--- What you will do ---
Below are some records; output exactly the lines from the line with "femenina individual, a la misma hora que las" to the line with "муниципальной программы города", both ends kept, and nothing more.

[Stored data entries]
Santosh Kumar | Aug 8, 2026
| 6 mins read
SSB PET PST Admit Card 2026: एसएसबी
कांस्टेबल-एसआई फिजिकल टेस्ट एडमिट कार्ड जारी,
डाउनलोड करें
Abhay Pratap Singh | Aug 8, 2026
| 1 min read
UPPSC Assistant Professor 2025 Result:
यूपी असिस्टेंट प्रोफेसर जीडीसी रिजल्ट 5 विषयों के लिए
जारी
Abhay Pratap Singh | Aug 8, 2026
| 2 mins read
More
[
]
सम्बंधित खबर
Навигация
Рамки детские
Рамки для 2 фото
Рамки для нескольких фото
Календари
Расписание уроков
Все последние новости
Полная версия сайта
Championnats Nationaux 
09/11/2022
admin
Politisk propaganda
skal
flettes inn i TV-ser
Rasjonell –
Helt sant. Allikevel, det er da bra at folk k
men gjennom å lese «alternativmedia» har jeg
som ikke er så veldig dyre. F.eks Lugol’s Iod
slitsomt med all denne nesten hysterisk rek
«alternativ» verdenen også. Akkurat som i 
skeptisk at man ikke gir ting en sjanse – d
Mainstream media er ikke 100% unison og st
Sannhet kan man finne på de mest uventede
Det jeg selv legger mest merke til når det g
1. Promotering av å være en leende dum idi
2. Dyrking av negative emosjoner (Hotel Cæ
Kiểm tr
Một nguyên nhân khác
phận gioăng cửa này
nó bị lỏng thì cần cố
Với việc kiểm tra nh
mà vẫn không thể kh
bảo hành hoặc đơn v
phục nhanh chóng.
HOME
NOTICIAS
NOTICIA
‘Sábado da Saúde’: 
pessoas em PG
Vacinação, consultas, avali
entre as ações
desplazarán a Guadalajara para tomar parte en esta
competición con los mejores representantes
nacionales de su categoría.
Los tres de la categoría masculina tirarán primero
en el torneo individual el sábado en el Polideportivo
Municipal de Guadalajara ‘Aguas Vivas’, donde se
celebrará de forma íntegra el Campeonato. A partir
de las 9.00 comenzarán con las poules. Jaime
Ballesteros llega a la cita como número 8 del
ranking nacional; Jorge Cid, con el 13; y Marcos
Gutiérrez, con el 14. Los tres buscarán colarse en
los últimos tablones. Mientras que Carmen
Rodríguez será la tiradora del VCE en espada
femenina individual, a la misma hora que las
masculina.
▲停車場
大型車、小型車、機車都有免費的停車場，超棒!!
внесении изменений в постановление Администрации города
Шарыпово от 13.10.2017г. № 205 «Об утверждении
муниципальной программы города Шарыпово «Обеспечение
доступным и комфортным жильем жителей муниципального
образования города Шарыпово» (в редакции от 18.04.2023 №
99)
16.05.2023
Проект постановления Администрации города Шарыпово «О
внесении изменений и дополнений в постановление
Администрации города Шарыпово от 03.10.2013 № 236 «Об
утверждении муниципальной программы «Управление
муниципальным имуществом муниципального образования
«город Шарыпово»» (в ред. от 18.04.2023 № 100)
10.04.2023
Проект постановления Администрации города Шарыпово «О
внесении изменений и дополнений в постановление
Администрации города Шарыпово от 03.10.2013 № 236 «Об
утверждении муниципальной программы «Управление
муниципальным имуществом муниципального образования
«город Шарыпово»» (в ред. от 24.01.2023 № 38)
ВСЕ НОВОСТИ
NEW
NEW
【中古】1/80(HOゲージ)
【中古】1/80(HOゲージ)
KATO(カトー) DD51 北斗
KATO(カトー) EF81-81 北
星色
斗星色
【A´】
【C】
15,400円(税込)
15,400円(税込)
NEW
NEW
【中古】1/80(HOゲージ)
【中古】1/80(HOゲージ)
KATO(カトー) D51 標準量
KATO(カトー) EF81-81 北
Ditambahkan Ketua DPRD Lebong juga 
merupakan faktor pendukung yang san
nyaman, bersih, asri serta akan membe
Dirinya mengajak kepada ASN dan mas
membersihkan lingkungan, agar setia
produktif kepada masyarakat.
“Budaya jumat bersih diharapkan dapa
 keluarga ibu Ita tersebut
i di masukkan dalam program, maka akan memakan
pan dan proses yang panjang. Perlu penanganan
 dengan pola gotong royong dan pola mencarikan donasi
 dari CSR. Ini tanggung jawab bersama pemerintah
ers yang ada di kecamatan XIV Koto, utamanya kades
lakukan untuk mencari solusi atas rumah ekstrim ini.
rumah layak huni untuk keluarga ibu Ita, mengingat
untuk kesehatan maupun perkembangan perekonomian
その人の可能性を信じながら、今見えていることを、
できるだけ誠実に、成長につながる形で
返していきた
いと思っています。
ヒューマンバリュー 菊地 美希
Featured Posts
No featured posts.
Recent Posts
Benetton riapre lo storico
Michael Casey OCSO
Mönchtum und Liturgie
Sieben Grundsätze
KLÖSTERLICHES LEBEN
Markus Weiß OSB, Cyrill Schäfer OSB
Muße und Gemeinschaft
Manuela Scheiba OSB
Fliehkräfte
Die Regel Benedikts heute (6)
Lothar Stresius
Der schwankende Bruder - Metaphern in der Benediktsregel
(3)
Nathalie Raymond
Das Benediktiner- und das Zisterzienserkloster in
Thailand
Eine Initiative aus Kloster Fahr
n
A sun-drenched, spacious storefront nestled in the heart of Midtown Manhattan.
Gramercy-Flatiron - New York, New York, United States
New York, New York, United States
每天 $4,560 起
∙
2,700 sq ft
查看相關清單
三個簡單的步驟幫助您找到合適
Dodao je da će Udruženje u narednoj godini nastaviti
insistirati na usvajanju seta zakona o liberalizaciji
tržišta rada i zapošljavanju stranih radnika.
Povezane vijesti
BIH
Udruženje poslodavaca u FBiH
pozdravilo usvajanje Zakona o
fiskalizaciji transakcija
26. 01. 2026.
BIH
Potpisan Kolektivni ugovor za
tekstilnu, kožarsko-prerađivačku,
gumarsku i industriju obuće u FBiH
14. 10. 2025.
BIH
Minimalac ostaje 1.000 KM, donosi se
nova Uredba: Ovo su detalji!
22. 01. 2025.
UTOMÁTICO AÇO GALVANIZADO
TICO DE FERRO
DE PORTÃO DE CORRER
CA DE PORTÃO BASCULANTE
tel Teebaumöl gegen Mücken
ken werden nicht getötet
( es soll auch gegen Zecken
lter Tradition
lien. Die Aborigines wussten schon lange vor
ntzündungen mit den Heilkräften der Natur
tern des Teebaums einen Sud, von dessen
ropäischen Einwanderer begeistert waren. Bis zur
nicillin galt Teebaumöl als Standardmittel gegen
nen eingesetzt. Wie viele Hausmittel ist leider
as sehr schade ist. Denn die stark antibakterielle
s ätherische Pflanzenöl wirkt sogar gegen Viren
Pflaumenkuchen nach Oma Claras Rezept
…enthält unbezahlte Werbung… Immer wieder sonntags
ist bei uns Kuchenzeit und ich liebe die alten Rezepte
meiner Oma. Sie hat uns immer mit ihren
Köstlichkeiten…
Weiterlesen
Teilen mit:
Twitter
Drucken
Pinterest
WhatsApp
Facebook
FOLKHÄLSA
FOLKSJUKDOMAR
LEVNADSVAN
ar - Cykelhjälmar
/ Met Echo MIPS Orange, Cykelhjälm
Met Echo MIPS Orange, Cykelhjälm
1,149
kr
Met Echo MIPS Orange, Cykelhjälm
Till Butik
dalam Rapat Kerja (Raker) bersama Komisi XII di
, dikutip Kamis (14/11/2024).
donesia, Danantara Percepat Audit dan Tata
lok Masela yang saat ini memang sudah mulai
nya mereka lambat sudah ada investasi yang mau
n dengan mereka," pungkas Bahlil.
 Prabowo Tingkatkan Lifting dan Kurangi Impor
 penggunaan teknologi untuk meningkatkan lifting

--- Output for this task ---
femenina individual, a la misma hora que las
masculina.
▲停車場
大型車、小型車、機車都有免費的停車場，超棒!!
внесении изменений в постановление Администрации города
Шарыпово от 13.10.2017г. № 205 «Об утверждении
муниципальной программы города Шарыпово «Обеспечение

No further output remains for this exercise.